Cómo y cuánto han cambiado los tiempos. Allá por los ´80 y ´90 tener una dos y medio era un privilegio, un juguete al alcance de muy pocos, un reflejo de las motos de competición de la época trasladado al mundo de los aficionados. Daba igual que fueran con o sin carenado, sus motores de 2 tiempos ponían los pelos de punta a cualquiera con un sonido inigualable. Además aderezado con ese olor característico y propio de la necesaria mezcla de aceite quemado. ¿A quién no le gustaban aquellas Honda NSR 250R, Yamaha TZR 250R, Suzuki RGV 250, Kawasaki KR-1 250 e incluso la Aprilia RS? Motos sinónimo de velocidad, sensaciones puras, carreras, delicadas, deseadas y una inigualable explosividad. Pero todo llega a su fin. Los motores de dos tiempos fueron poco a poco desapareciendo del panorama debido a las normativas anticontaminantes y otros muchos requisitos que debían cumplir. Así pues, los cuatro tiempos se fueron imponiendo, con sus catalizadores, sistemas de inyección de combustible y por supuesto, su mayor fiabilidad y menor consumo.

Por tanto, llegados a este punto nos encontramos en otra vida, en otro mundo, el mundo de la economía en crisis, donde el ahorro está a la orden del día, el derroche está desfasado y se buscan productos acordes a los tiempos que corren. Aquí entran muy en juego los vehículos de transporte donde un buen argumento de venta sea la fiabilidad y, más si cabe, un reducido consumo de combustible o también bajas emisiones contaminantes. Productos hechos por y para la vida cotidiana, ese día a día en el que únicamente no se necesita un medio de transporte, también una herramienta de trabajo. Las NSR, TZR y compañía pasaron a mejor vida, en el garaje de los apasionados del motor, coleccionistas y quemadillos de los circuitos habrá alguna. Pero ahora lo que se llevan son las Comet, YBR´s... Máquinas fiables, de acceso al mundo de la motocicleta para aquellos que busquen una mayor versatilidad a una 125. De aspecto clásico, su funcionalidad está fuera de toda duda, con consumos muy reducidos y un mantenimiento irrisorio en comparación con las increíbles 2 tiempos.

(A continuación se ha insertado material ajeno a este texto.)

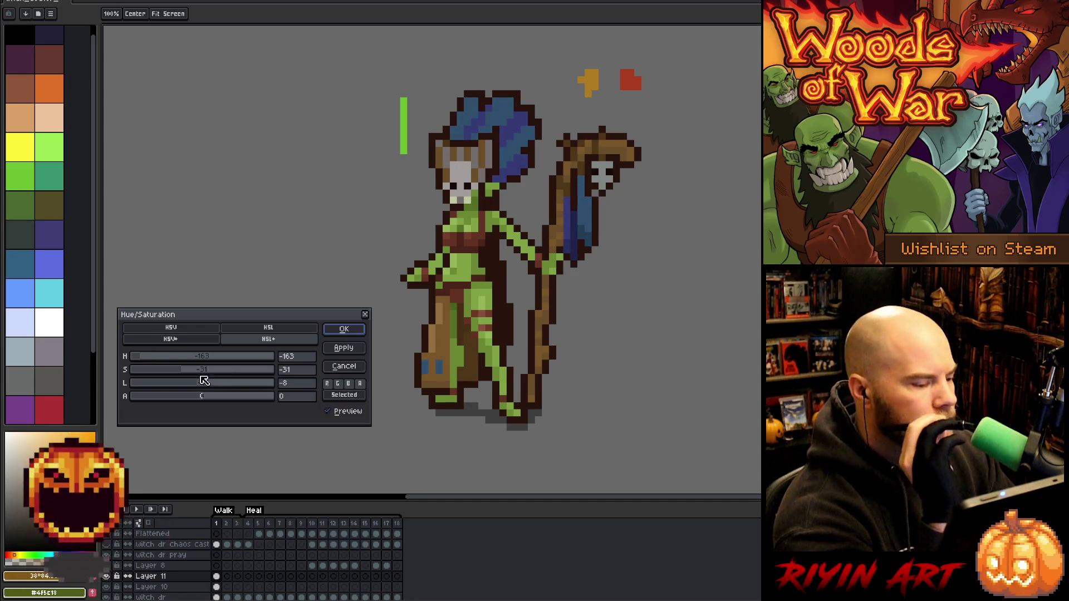
pyautogui.moveTo(191, 375); pyautogui.dragTo(199, 374)
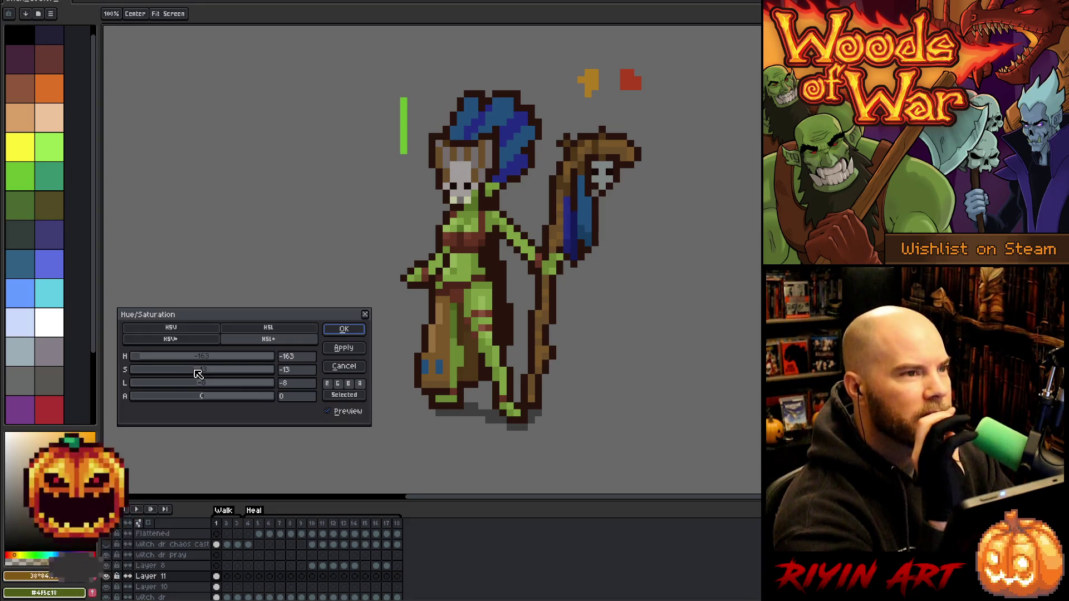
pyautogui.moveTo(200, 374); pyautogui.dragTo(228, 376)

Y aquí llega una nueva alternativa, la Inazuma. Un paso adelante en la evolución de esta especie de motos para todos y para todo. Una motocicleta que hereda los contundentes rasgos característicos de la B-King, los de aquella motocicleta diseñada para jugadores de baloncesto y que no llegó a cuajar por otras diferentes razones. Sin duda uno de los conceptos más arriesgados de Suzuki en los últimos tiempos.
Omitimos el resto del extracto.